Yevgeny Mikhailovich Berkovich (Евгений Михайлович Беркович; born October 6, 1945, Irkutsk) is a Russian-Jewish mathematician, publicist, historian of science and literature, publisher and editor.

He is the founder of the online portal "Notes on Jewish History", which publishes the journal of the same name and the almanac "Jewish Antiquity". He is also the founder and editor-in-chief of the journal "Seven Arts" and the journal-newspaper "Workshop".

He is the author of the books "Notes on Jewish History" and "The Banality of Goodness: Heroes, the Righteous, and Other People in the History of the Holocaust: Notes on Twentieth-Century Jewish History", "The Odyssey of Peter Pringsheim" (2013), "Antipodes: Albert Einstein and Philipp Lenard in the Context of Physics and History" (2014), and "The Revolution in Physics and the Fates of Its Heroes." Thomas Mann and the Physicists of the 20th Century (2017), The Revolution in Physics and the Fates of Its Heroes. Albert Einstein in the Focus of 20th-Century History (2018), Albert Einstein and the "Revolution of Prodigies": Essays on the Development of Quantum Mechanics and the Unified Field Theory (2021), Notes on Albert Einstein. Time, Science, Life (2025). Scriptwriter for the documentary film Questions to God.

==Biography==
He was born on October 6, 1945, in Irkutsk. His father, Mikhail Shaevich Berkovich, was a radio engineer (born 1917 in Ukraine – died 2001 in Moscow), and his mother, Alexandra Vladimirovna Senderova, was a historian (born 1924 in Miloslavichi, Belarus – died in 1980 in Moscow).

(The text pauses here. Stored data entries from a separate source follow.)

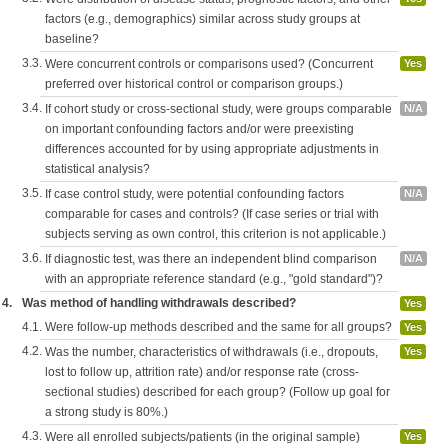
factors (e.g., demographics) similar across study groups at
baseline?
3.3.
Were concurrent controls or comparisons used? (Concurrent
Yes
preferred over historical control or comparison groups.)
3.4.
If cohort study or cross-sectional study, were groups comparable
N/A
on important confounding factors and/or were preexisting
differences accounted for by using appropriate adjustments in
statistical analysis?
3.5.
If case control study, were potential confounding factors
N/A
comparable for cases and controls? (If case series or trial with
subjects serving as own control, this criterion is not applicable.)
3.6.
If diagnostic test, was there an independent blind comparison
N/A
with an appropriate reference standard (e.g., "gold standard")?
4.
Was method of handling withdrawals described?
Yes
4.1.
Were follow-up methods described and the same for all groups?
Yes
4.2.
Was the number, characteristics of withdrawals (i.e., dropouts,
Yes
lost to follow up, attrition rate) and/or response rate (cross-
sectional studies) described for each group? (Follow up goal for
a strong study is 80%.)
4.3.
Were all enrolled subjects/patients (in the original sample)
Yes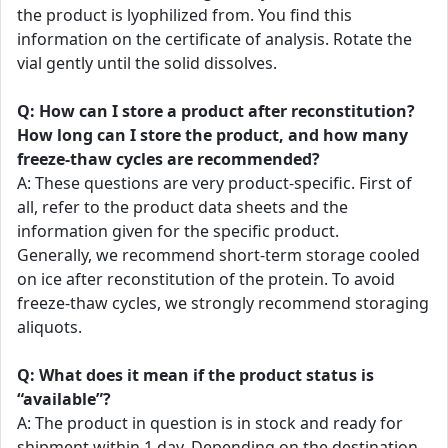
the product is lyophilized from. You find this
information on the certificate of analysis. Rotate the
vial gently until the solid dissolves.
Q: How can I store a product after reconstitution?
How long can I store the product, and how many
freeze-thaw cycles are recommended?
A: These questions are very product-specific. First of
all, refer to the product data sheets and the
information given for the specific product.
Generally, we recommend short-term storage cooled
on ice after reconstitution of the protein. To avoid
freeze-thaw cycles, we strongly recommend storaging
aliquots.
Q: What does it mean if the product status is
“available”?
A: The product in question is in stock and ready for
shipment within 1 day. Depending on the destination,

From 1946 to 1995, he lived, studied, and worked in Moscow.

He graduated from the Physics Department of Moscow State University in 1968, earned a PhD in Physics and Mathematics (1973), and is a senior researcher and Doctor of Natural Sciences (Germany).

Since 1995, he has lived and worked in Hanover, Germany.

Publications on Jewish history, history of science and literature in the periodicals Novy Mir, Znamya, Neva, Inostrannaya Literatura, Voprosy Literatury, Chelovek, Studiya, 22, Lechaim, Vestnik (Baltimore) and many other publications in Russia, Ukraine, USA, Israel, Germany, as well as books on the history of science and Jewish history, which have received critical acclaim.